Satellite-based communications - overwhelmingly datalink rather than voice - are the key to the Fans' three elements of communications, navigation and surveillance. For communications, the satellite introduces a reliable link in areas where either no services exist, or hopelessly unreliable services are used today. That two-way link is known as controller-pilot datalink communications (CPDLC).

Satellite navigation, in practice the US global positioning system (GPS) for now, brings unprecedented accurate guidance without the use of expensive navigation beacons on the ground. The same equipment will even permit poor weather landings at the thousands of airports with little or no navigation assistance.

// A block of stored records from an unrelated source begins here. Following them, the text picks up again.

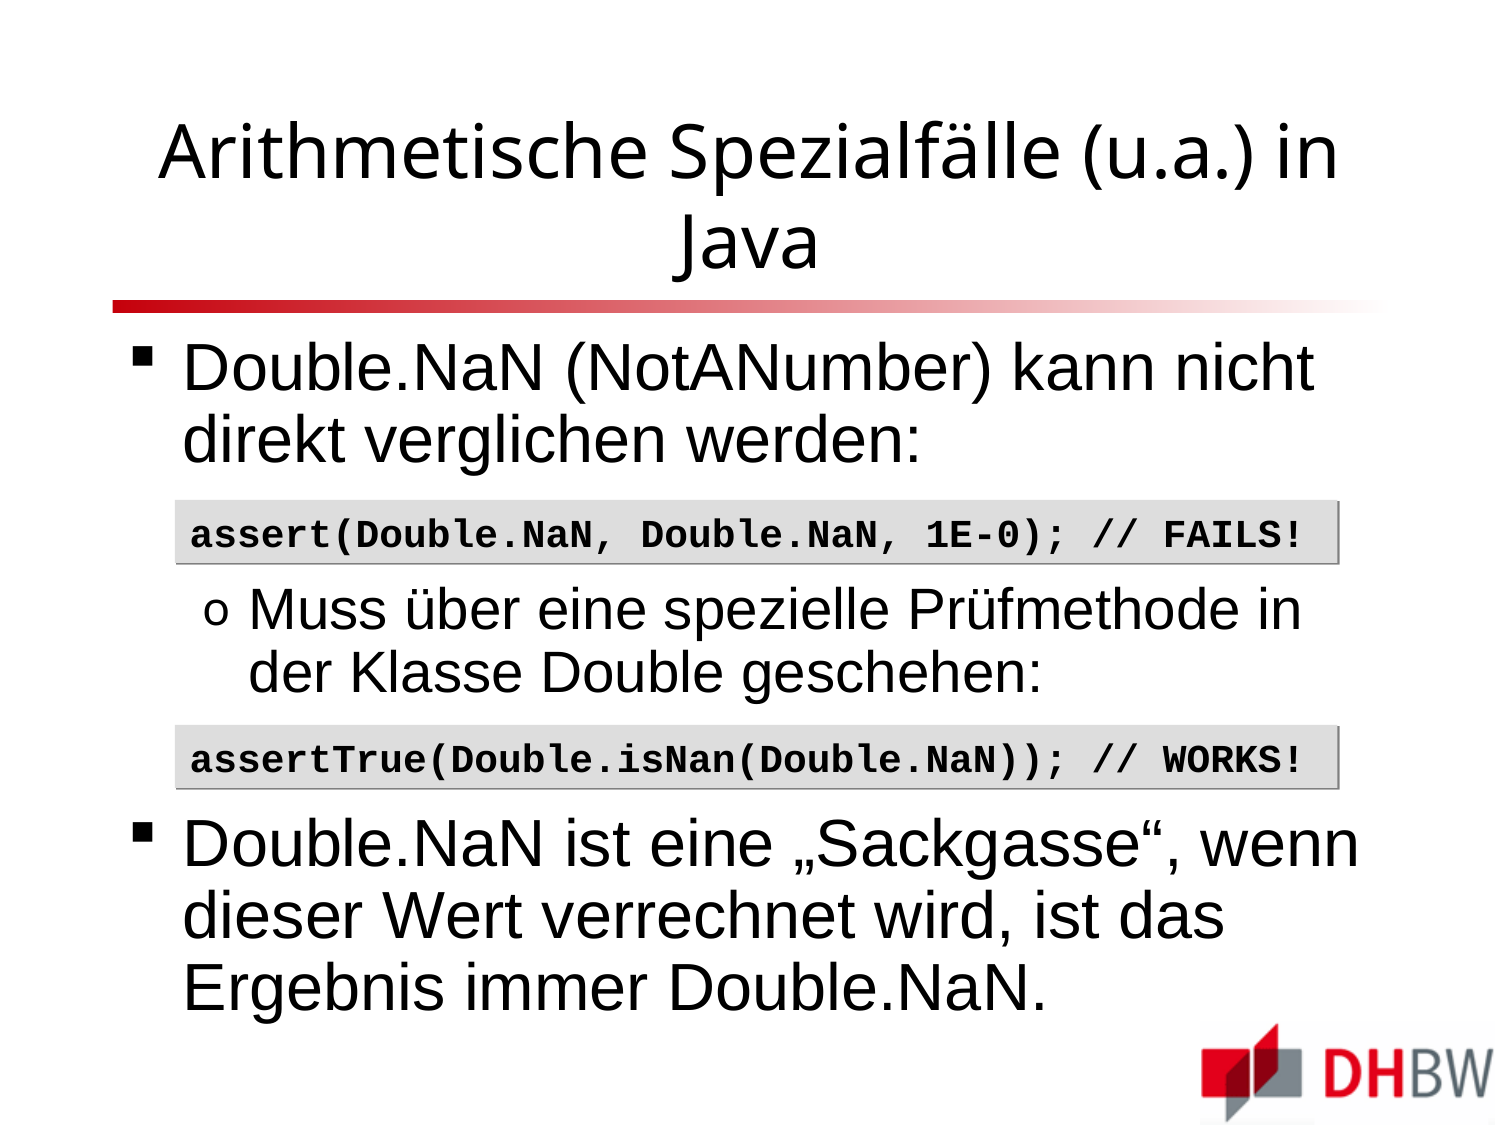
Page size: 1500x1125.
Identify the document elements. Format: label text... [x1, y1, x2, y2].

text_box assertTrue(Double.isNan(Double.NaN)); // WORKS! [174, 724, 1338, 788]
text_box assert(Double.NaN, Double.NaN, 1E-0); // FAILS! [174, 499, 1338, 563]
picture [1200, 1021, 1495, 1125]
title Arithmetische Spezialfälle (u.a.) in Java [112, 76, 1388, 312]
list Double.NaN (NotANumber) kann nicht direkt verglichen werden: Muss über eine spezielle Prüfmethode in der Klasse Double geschehen: Double.NaN ist eine „Sackgasse“, wenn dieser Wert verrechnet wird, ist das Ergebnis immer Double.NaN. [112, 324, 1388, 1051]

But much of the earliest benefit of Fans comes courtesy of the use of satellites for surveillance. That replaces enormously expensive radar control and extends the controller's vision into areas where today there is no radar coverage - notably oceanic. Aircraft automatically transmit their positions by datalink at fixed intervals in a process called automatic dependent surveillance (ADS).

Controllers can 'see' aircraft in real-time, allowing separation distances between aircraft to be slashed to the point where each aircraft will require less than a tenth of the protected airspace needed today. Furthermore, with a little more automation, they can make use of 'dynamic re-routing' which lets them change flight-plan while en route to take advantage of beneficial winds and other weather.

Among numerous benefits of all this are: enhanced ATC system capacity; fuel-efficient routings and re-routings; safer and more economical approach procedures; reduced navigation charges; and improved schedule integrity.